#### [Consigne A]
Selon l'extrait sur les réformes de la justice, quelles mesures certains États membres ont-ils prises pour améliorer l'efficience et la qualité de la justice ?

#### [Texte extrait]

Principales conclusions et recommandations

> Réformes de la justice

Les réformes de la justice sont restées au premier rang des priorités politiques au cours de l'année écoulée. De nombreux États membres ont entrepris d'importantes réformes visant à renforcer l'indépendance de la justice, notamment des réformes liées à la composition et aux pouvoirs des conseils de la magistrature, à l'amélioration des procédures de nomination des juges ou au renforcement de l'autonomie des parquets. Des États membres ont également introduit des mesures destinées à améliorer l'efficience et la qualité de la justice, telles que la poursuite de la numérisation des systèmes de justice et la facilitation de l'accès à la justice.

Dans le même temps, des préoccupations d'ordre structurel persistent dans quelques États membres en matière d'indépendance de la justice. Certains États membres connaissent des difficultés en ce qui concerne les nominations au sein des juridictions supérieures et aux fonctions de présidents des juridictions. Dans d'autres, l'indépendance/autonomie des parquets suscite des inquiétudes et les procédures disciplinaires sont utilisées pour restreindre l'indépendance de la justice.

#### [Données affichées]

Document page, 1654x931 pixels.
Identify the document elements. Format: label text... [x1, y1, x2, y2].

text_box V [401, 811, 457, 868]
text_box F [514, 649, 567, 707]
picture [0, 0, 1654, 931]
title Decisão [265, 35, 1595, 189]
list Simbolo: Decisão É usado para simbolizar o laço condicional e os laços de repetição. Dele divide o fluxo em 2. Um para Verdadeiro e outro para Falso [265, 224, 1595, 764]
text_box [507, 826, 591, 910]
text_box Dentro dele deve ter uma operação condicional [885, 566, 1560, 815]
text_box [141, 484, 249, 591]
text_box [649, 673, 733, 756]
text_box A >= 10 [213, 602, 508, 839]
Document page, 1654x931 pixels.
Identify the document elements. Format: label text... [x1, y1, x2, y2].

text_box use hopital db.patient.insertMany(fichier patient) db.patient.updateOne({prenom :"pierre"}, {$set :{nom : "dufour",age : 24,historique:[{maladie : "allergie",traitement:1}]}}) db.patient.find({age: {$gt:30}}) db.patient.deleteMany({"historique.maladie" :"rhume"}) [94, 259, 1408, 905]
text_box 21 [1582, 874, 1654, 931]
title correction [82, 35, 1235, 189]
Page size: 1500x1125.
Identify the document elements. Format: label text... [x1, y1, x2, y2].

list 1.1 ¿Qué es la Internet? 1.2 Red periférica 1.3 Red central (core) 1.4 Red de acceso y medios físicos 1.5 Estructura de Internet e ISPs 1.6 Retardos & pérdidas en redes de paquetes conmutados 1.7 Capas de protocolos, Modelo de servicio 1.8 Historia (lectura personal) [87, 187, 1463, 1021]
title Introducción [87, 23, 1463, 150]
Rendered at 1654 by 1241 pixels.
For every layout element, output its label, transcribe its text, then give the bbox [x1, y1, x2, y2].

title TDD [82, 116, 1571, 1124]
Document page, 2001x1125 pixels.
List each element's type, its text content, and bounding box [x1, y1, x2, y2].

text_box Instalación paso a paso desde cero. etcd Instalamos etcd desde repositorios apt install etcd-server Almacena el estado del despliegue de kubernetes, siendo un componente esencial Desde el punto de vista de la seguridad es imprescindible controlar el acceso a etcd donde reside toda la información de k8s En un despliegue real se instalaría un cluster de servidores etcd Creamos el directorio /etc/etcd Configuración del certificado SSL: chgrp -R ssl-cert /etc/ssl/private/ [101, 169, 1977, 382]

#### [Consigne B]
Présentez en tableau Markdown, avec les colonnes N° et Ligne, les lignes de la liste depuis celle qui contient « Document page, 2001x1125 pixels. » jusqu'à la fin de la liste comprise. Omettez les lignes vides.

#### [Réponse A]
La poursuite de la numérisation des systèmes de justice et la facilitation de l'accès à la justice.

#### [Réponse B]
| N° | Ligne |
|---|---|
| 1 | Document page, 2001x1125 pixels. |
| 2 | List each element's type, its text content, and bounding box [x1, y1, x2, y2]. |
| 3 | text_box Instalación paso a paso desde cero. etcd Instalamos etcd desde repositorios apt install etcd-server Almacena el estado del despliegue de kubernetes, siendo un componente esencial Desde el punto de vista de la seguridad es imprescindible controlar el acceso a etcd donde reside toda la información de k8s En un despliegue real se instalaría un cluster de servidores etcd Creamos el directorio /etc/etcd Configuración del certificado SSL: chgrp -R ssl-cert /etc/ssl/private/ [101, 169, 1977, 382] |